Even worse, MyRA contributions will not be indexed to inflation. That’s what TIPS, Treasury Inflation-Protected Securities, a different kind of Treasury issuance, are for. Subtract the inflation rate – even the official inflation rate, which shaves a point or two off the real rate – and you’ll find that the MyRA doesn’t do a thing to help disenfranchised working Americans save for retirement. And again, should you want a MyRA, you’ll pay the taxes on these contributions up front.

Getting MyRAs to work – i.e., the government getting sufficient interest in them from investors – necessitates the invention of not merely a straw man, but a straw group. That’d be the poor working people, simple folk just trying to put bread on the table, but prohibited from doing so because…what’s a good, believable reason? How about “Their employers don’t offer 401(k)s”? Boom, this is easy.

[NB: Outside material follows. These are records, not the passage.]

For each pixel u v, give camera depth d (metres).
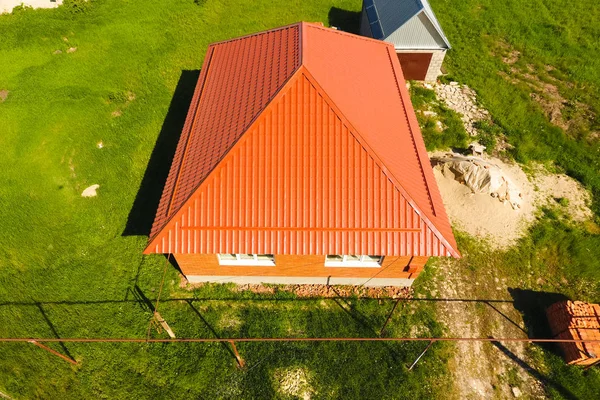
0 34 24.88
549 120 21.41
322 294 15.12
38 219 16.83
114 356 13.42
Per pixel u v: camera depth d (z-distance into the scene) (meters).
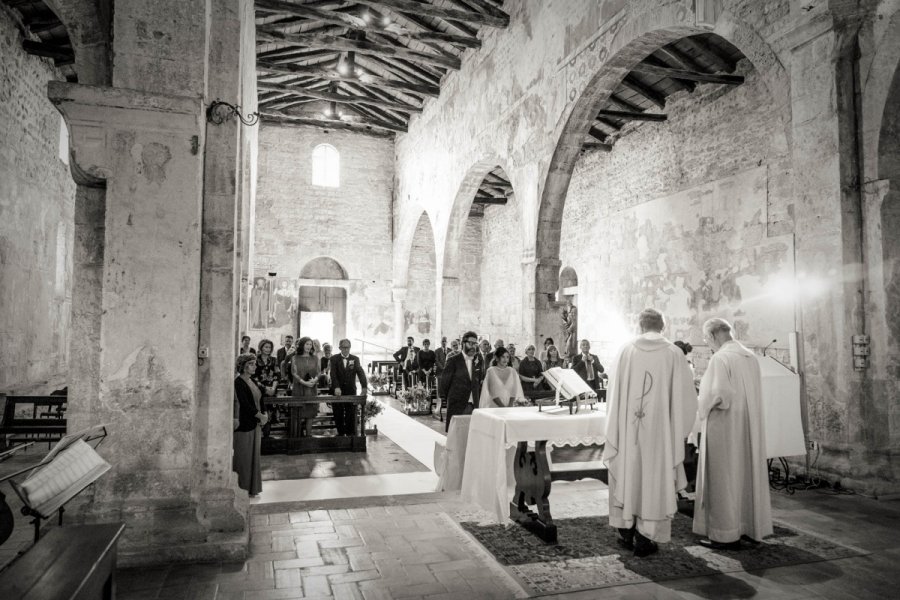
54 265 12.00
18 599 2.06
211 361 4.54
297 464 7.38
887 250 5.81
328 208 20.67
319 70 15.55
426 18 14.38
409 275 21.95
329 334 20.72
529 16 11.55
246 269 12.94
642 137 13.38
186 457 4.14
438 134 16.75
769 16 6.52
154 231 4.16
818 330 6.04
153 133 4.18
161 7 4.29
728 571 3.87
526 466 4.88
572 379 5.10
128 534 3.95
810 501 5.44
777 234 9.93
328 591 3.57
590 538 4.50
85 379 4.21
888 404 5.77
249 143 11.87
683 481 4.23
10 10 9.59
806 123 6.16
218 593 3.53
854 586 3.64
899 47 5.77
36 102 10.87
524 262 11.48
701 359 11.46
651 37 8.24
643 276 13.20
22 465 7.14
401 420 10.93
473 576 3.80
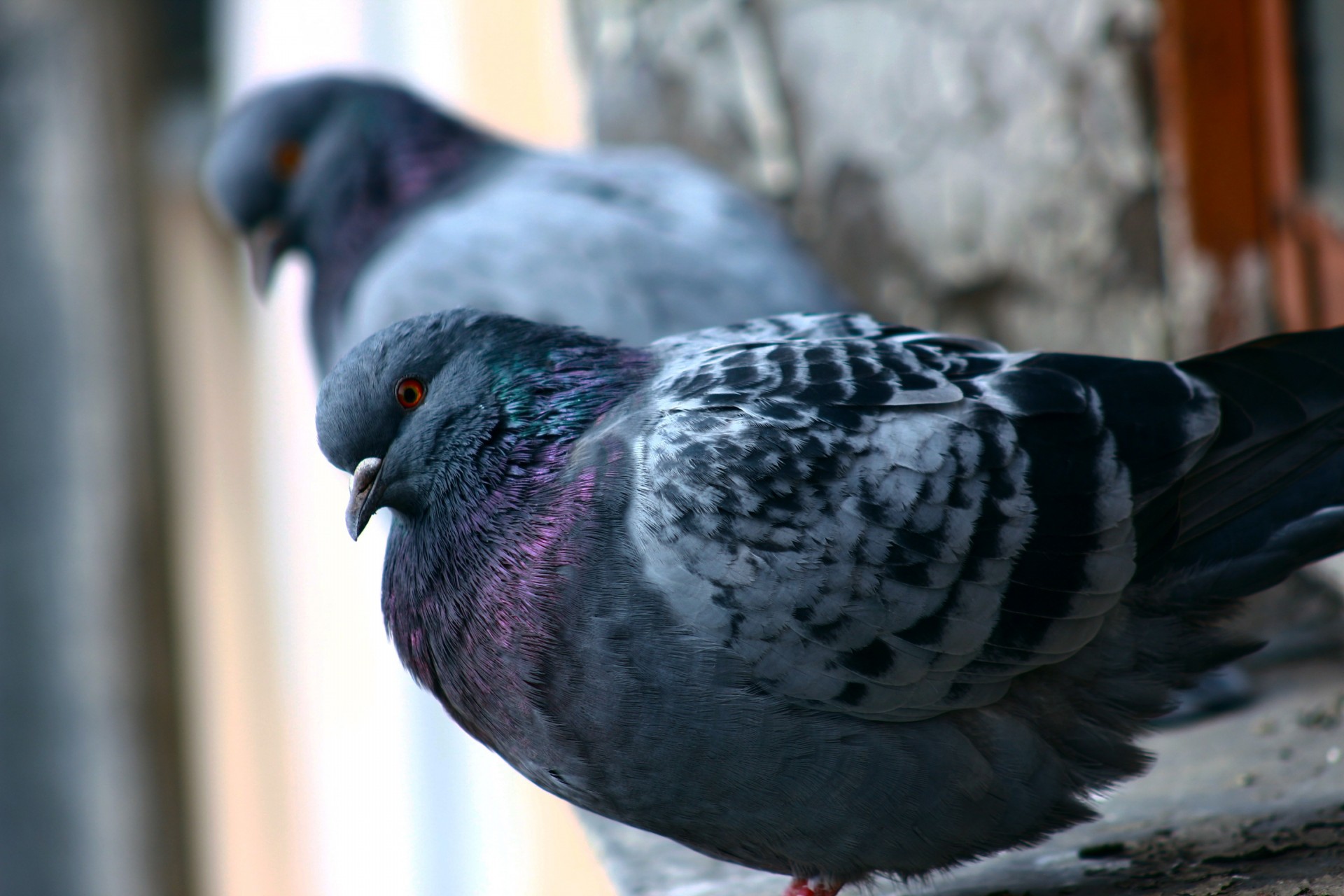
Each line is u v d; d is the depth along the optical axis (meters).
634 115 14.14
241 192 11.35
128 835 20.42
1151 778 7.46
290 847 20.22
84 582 20.56
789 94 13.01
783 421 5.52
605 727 5.57
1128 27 10.48
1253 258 10.16
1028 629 5.55
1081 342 11.20
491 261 9.84
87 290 20.44
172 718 20.52
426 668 6.00
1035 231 11.30
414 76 17.27
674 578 5.46
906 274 12.28
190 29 20.61
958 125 11.66
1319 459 5.88
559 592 5.56
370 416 6.00
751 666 5.46
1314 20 9.56
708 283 9.77
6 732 20.52
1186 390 5.73
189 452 20.64
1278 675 8.67
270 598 20.45
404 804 16.58
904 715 5.60
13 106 20.42
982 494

The returns on the MyRA are not only minimal, and possibly negative even without factoring in taxes, the absolute last people they’re designed for are the “working families” whom the government continues to simultaneously lionize and condescend to.

If you make modest money, and your employer doesn’t offer a 401(k), open your own IRA. Do it at Vanguard, TD AmeriTrade, whatever. And for God’s sake, don’t invest it in T-Bonds. Also, pay off your consumer debt first.

Last night, a poster at Free Republic joked that given “that the market is run by absolute idiots,” the only tangible benefit the MyRA will make will be to increase the stock price of over-the-counter issue Myriad Entertainment & Resorts (symbol: MYRA). First publicly traded 17 years ago, Myriad plans to someday open a casino in Tunica, Mississippi, a/k/a the Redneck Riviera. Sure enough, after not breaking past 1¢ a penny for years, yesterday morning MYRA rose to 10¢ in an hour, more than doubling its previous all-time high.